To verify the intracellular activation mechanism of pHAM, we incubated H2009 cells with bafilomycin A1 for 1 hour and then added nanoprobe 3. Bafilomycin is a specific inhibitor of vacuolar-type H+-ATPase (V-ATPase), which is responsible for the proton pumping across the plasma membranes and acidification of intracellular organelles (e.g. lysosomes). Data show that in the presence of bafilomycin A1, nanoprobe 3 was not activated as indicated by the absence of TMR fluorescence (Figure 5a). After removal of bafilomycin A1 and 3 in the culture medium, the activation of 3 emerged with colocalization of TMR fluorescence with GFP labeled lysosomes (Figure 5b). Similar results were also found with nanoprobe 4 in H2009 cells (Figure S5).

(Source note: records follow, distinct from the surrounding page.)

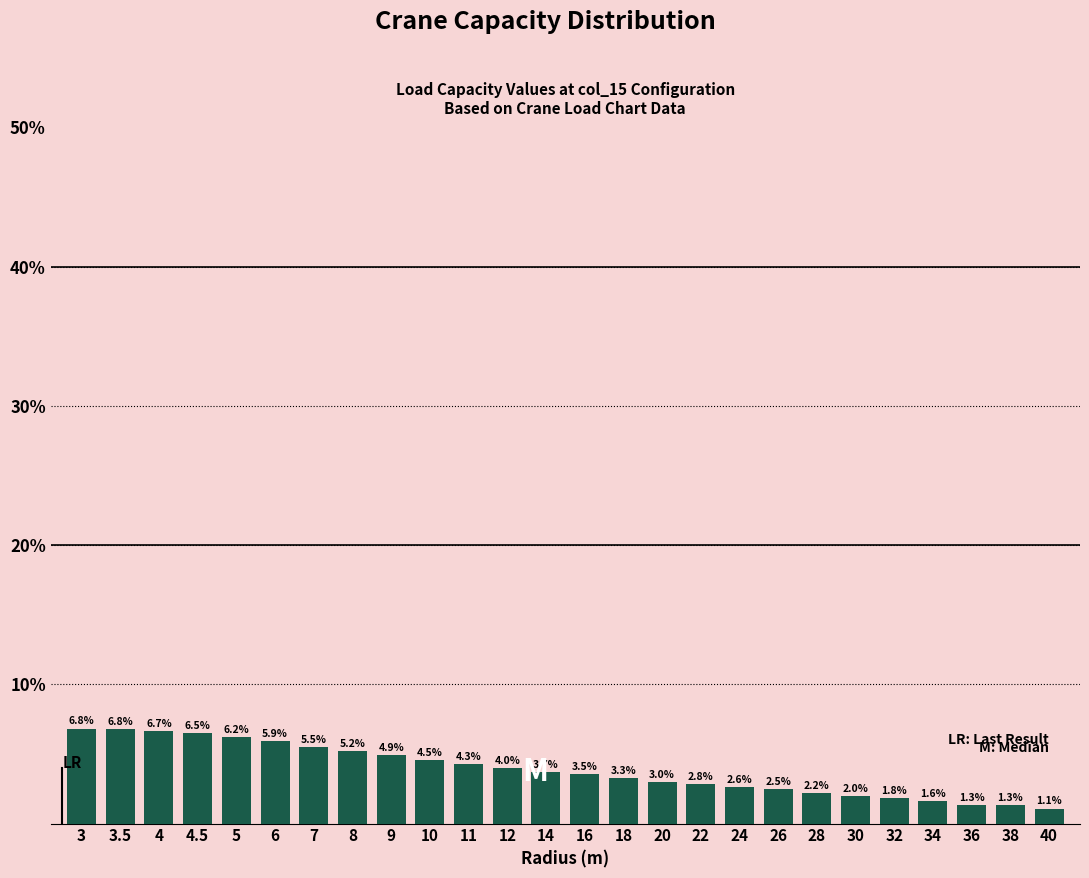

Reading right to left, what are all the values shown in this chart?

1.1	1.3	1.3	1.6	1.8	2.0	2.2	2.5	2.6	2.8	3.0	3.3	3.5	3.7	4.0	4.3	4.5	4.9	5.2	5.5	5.9	6.2	6.5	6.7	6.8	6.8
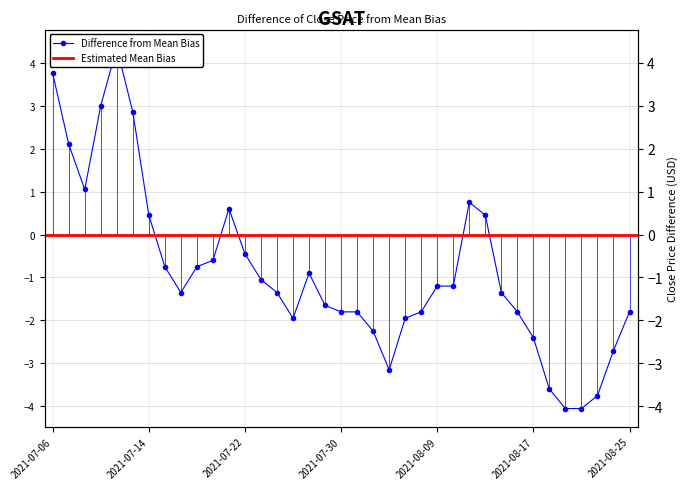

List the labels in order of value, smallest first.

2021-08-19, 2021-08-20, 2021-08-23, 2021-08-18, 2021-08-04, 2021-08-24, 2021-08-17, 2021-08-03, 2021-07-27, 2021-08-05, 2021-07-30, 2021-08-02, 2021-08-06, 2021-08-16, 2021-08-25, 2021-07-29, 2021-07-16, 2021-07-26, 2021-08-13, 2021-08-09, 2021-08-10, 2021-07-23, 2021-07-28, 2021-07-15, 2021-07-19, 2021-07-20, 2021-07-22, 2021-07-14, 2021-08-12, 2021-07-21, 2021-08-11, 2021-07-08, 2021-07-07, 2021-07-13, 2021-07-09, 2021-07-06, 2021-07-12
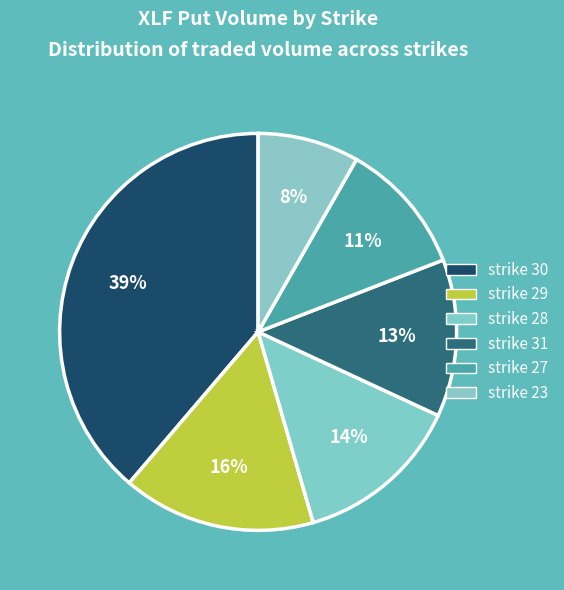

How many segments does this pie chart have?

6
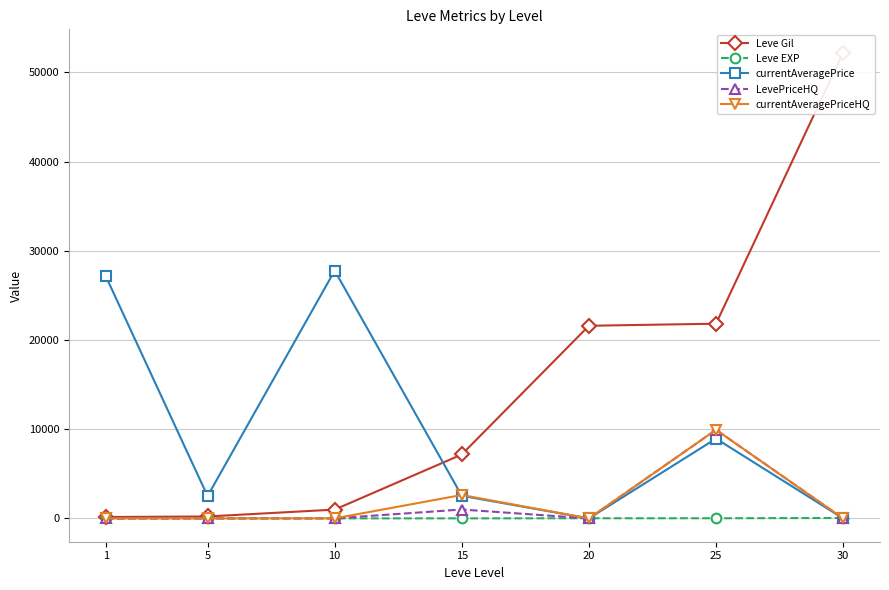

What is the difference between the Leve EXP values at 10 and 1?

8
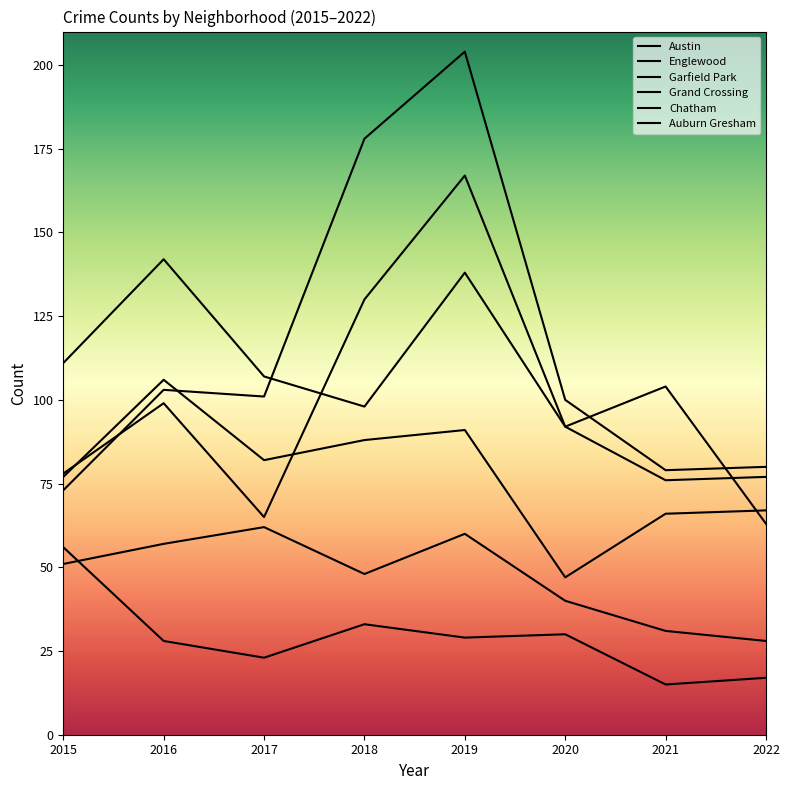

True or false: Auburn Gresham and Austin intersect in this chart.

False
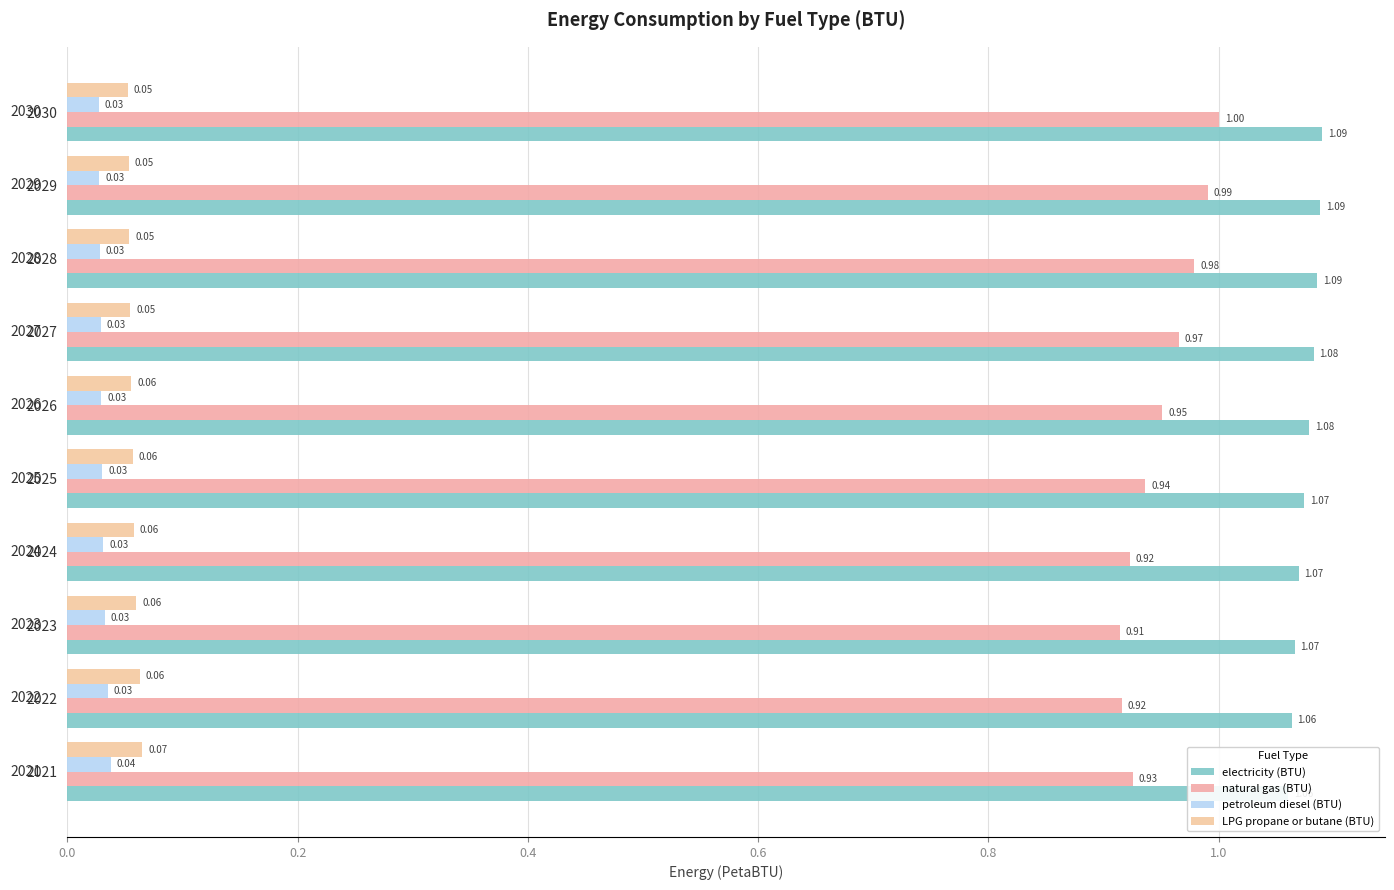

True or false: natural gas (BTU) has a value of 1.4 at 2025.

False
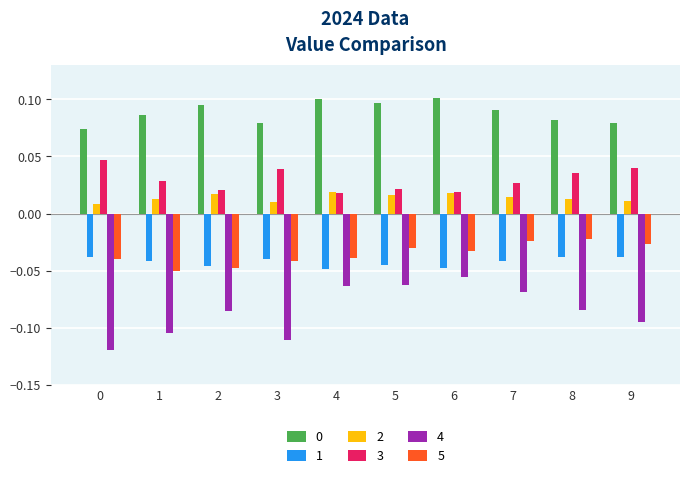

What is the sum of all 1 values?

-0.4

In summary, we report the design of a series of pH-activatable micellar nanoparticles with tunable and ultra-sensitive pH response in the physiological range (5.0–7.4). These nanopartilces have fast temporal response (<5 ms), large increase of emission intensity between ON/OFF states (up to 55 times), and only require <0.25 pH for activation. Confocal imaging studies demonstrate the nanoparticles are “silent” in the media at pH 7.4 but can be activated upon uptake in cells. Moreover, nanoparticles with pH transitions at 6.3 and 5.4 can be selectively activated in different endocytic compartments such as early endosomes (pH 5.9–6.2) and lysosomes (5.0–5.5). This nanoplatform offers many exciting opportunities in the development of nonlinear ON/OFF nanosystems for diagnostic imaging and drug delivery applications with minimal effect at physiological pH (e.g. 7.4), but can be activated in acidic tumor pH or specific intracellular organelles (e.g. endosomes/lysosomes) upon uptake in targeted cells.